Berührt dich die aktuelle Flüchtlingsthematik besonders, weil sie auch Teil deiner eigenen Geschichte ist?

Ich glaube oder hoffe, die aktuelle Situation berührt uns alle! Wir alle hören doch den Hilferuf der Flüchtlinge. Und wenn wir ganz ehrlich sind, war dieser Hilferuf schon seit vielen, vielen Jahren da. Wo genau die politischen Ursachen dafür jeweils liegen, kann ich nicht sagen – und das ist auch nicht meine Aufgabe. Menschlichkeit ist die Ebene, auf der jeder Einzelne etwas tun kann!



Wie sieht diese menschliche Ebene für dich aus?

Die fängt damit an, sich einfach mal in andere Leute, in diesem Fall die Flüchtlinge, hineinzuversetzen. Wenn man sich zum Beispiel vorstellt, man macht Urlaub in Thailand: Wie die ersten Tage mit den vielen Eindrücken, der fremden Sprache, dem fremden Essen und den fremden Menschen da so sind – und wie glücklich man dann über eine Restaurantempfehlung ist oder darüber, dass einem jemand mal unaufgefordert den Weg erklärt. Wenn man da mal drüber nachdenkt, dann wird einem schnell klar, wie unglaublich wichtig schon kleine Hilfestellungen für die Flüchtlinge in Deutschland heute sind. Die machen keinen Urlaub! Die meisten haben nicht mal einen Rucksack dabei! Die wissen nicht, ob sie jemals zurück können.



Wann bist du selbst das erste Mal nach Eritrea zurückgekehrt?

14 Jahre nach unserer Flucht.
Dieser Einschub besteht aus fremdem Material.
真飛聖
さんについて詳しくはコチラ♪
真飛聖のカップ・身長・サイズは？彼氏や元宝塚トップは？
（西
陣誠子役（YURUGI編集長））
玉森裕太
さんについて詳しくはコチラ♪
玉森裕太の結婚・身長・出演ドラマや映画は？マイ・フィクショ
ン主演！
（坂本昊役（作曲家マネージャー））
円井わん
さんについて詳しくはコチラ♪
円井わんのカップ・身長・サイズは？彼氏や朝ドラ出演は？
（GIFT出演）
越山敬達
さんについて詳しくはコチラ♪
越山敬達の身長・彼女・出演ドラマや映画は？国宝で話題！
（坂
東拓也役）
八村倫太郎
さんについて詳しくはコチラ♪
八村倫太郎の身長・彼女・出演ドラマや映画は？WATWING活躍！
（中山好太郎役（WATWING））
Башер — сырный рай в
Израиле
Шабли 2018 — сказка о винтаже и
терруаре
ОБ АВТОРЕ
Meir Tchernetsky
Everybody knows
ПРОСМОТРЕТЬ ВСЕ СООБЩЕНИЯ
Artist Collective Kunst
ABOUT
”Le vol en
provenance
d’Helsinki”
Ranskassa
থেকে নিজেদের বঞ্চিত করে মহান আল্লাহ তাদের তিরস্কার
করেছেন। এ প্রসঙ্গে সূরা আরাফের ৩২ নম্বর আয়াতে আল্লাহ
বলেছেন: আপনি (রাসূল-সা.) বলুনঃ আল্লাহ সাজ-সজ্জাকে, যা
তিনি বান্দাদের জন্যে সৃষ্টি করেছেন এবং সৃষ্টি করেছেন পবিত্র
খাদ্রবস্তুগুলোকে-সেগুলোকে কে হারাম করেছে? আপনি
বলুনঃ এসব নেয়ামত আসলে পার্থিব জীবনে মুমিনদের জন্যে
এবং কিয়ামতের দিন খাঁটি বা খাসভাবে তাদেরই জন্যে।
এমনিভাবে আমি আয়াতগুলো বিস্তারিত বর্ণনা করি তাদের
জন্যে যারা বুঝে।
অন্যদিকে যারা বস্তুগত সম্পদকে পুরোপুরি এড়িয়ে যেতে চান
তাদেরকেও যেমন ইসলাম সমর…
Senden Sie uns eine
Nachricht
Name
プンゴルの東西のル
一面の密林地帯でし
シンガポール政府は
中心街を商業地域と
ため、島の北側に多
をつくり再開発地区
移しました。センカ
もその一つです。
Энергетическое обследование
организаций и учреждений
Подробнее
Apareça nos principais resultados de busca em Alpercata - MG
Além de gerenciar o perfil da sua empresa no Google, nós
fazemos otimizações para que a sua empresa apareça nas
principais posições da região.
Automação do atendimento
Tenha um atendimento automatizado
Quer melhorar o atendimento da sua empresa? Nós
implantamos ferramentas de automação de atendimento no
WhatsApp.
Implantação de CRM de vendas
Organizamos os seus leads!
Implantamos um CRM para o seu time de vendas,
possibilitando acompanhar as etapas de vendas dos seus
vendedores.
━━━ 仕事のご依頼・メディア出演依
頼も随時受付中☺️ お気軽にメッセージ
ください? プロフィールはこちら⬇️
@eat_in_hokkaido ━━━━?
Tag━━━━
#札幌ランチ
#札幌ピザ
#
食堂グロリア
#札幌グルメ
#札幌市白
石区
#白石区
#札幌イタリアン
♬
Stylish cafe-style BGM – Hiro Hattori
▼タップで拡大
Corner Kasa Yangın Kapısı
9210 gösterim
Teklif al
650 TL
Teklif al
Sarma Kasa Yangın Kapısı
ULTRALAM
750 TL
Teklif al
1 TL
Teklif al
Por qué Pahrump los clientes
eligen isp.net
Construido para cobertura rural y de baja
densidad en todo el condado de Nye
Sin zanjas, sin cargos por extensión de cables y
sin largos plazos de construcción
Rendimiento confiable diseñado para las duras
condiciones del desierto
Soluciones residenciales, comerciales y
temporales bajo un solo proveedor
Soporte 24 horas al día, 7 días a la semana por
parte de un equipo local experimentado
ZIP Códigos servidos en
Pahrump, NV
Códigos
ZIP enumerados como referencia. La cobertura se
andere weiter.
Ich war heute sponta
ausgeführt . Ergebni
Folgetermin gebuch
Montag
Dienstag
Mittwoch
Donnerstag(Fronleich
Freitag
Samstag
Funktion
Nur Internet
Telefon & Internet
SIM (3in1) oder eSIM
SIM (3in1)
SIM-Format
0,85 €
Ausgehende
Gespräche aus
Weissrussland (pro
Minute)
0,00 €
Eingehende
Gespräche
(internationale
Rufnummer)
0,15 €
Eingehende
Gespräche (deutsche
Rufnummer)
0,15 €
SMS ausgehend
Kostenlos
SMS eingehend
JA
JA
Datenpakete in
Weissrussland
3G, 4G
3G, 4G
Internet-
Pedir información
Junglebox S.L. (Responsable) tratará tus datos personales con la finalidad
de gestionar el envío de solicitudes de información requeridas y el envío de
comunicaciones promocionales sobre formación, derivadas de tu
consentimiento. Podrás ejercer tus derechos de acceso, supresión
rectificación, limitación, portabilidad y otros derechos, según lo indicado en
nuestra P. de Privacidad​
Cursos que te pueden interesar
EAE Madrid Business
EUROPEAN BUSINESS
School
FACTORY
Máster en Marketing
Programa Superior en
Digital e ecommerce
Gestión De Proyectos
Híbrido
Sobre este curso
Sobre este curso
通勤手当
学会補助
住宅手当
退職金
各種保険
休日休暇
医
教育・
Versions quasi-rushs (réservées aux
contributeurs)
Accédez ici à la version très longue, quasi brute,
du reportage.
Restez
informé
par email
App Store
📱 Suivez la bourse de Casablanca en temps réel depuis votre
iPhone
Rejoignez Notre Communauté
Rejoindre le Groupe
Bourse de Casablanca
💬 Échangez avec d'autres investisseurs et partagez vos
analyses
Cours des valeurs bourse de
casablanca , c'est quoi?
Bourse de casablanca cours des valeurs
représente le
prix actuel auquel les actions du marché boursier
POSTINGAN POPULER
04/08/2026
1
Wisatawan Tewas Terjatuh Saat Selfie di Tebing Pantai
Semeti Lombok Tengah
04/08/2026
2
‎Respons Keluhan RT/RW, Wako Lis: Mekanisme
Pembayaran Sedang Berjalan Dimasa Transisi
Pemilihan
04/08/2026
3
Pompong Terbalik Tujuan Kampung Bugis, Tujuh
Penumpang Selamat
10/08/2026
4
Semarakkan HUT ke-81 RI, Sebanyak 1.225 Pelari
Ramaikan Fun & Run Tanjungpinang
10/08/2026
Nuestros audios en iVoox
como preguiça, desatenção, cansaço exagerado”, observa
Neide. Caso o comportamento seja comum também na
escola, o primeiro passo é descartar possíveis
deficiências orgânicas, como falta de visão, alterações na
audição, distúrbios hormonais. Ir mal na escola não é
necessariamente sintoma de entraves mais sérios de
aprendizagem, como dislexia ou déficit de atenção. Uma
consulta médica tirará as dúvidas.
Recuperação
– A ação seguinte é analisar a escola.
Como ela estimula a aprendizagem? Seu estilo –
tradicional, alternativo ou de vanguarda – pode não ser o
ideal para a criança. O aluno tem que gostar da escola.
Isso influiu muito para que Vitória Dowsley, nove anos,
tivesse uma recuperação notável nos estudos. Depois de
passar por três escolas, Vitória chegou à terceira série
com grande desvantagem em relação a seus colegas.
Ich hatte das Land irgendwie schwarzweiß in Erinnerung, auch weil die Bilder, die meine Eltern uns gezeigt haben, nie in Farbe waren. Und dann war es plötzlich bunt! Ich finde übrigens, auch in den deutschen Medien wird oft ein völlig falsches Bild von afrikanischen Ländern vermittelt: nur Wüste, Kriege, Naturkatastrophen, hungernde Menschen. Hier werden fast nie die schönen, farbenfrohen Seiten der Länder gezeigt, die fröhlichen Menschen – oder dass Eritrea teilweise aussieht wie Italien! Und das Temperament der Leute ist natürlich sehr schön…



Fühlst du dich dort oder in Köln zu Hause?

Ganz klar hier. Eritrea ist mein Geburtsort, dort sind meine Wurzeln. Köln ist meine Heimat. Ich muss ganz ehrlich sagen, als ich damals zurückgekommen bin, hab ich gedacht: „Ah! Schön wieder in Köln zu sein.“ Und wenn ich jetzt die vielen Flüchtlinge sehe, dann denke ich oft: „Oh, Mann! Was hast du eigentlich für ein gutes Leben hier?“ Selbst wenn es Ups und Downs gibt: Ich habe echt ein gutes Leben.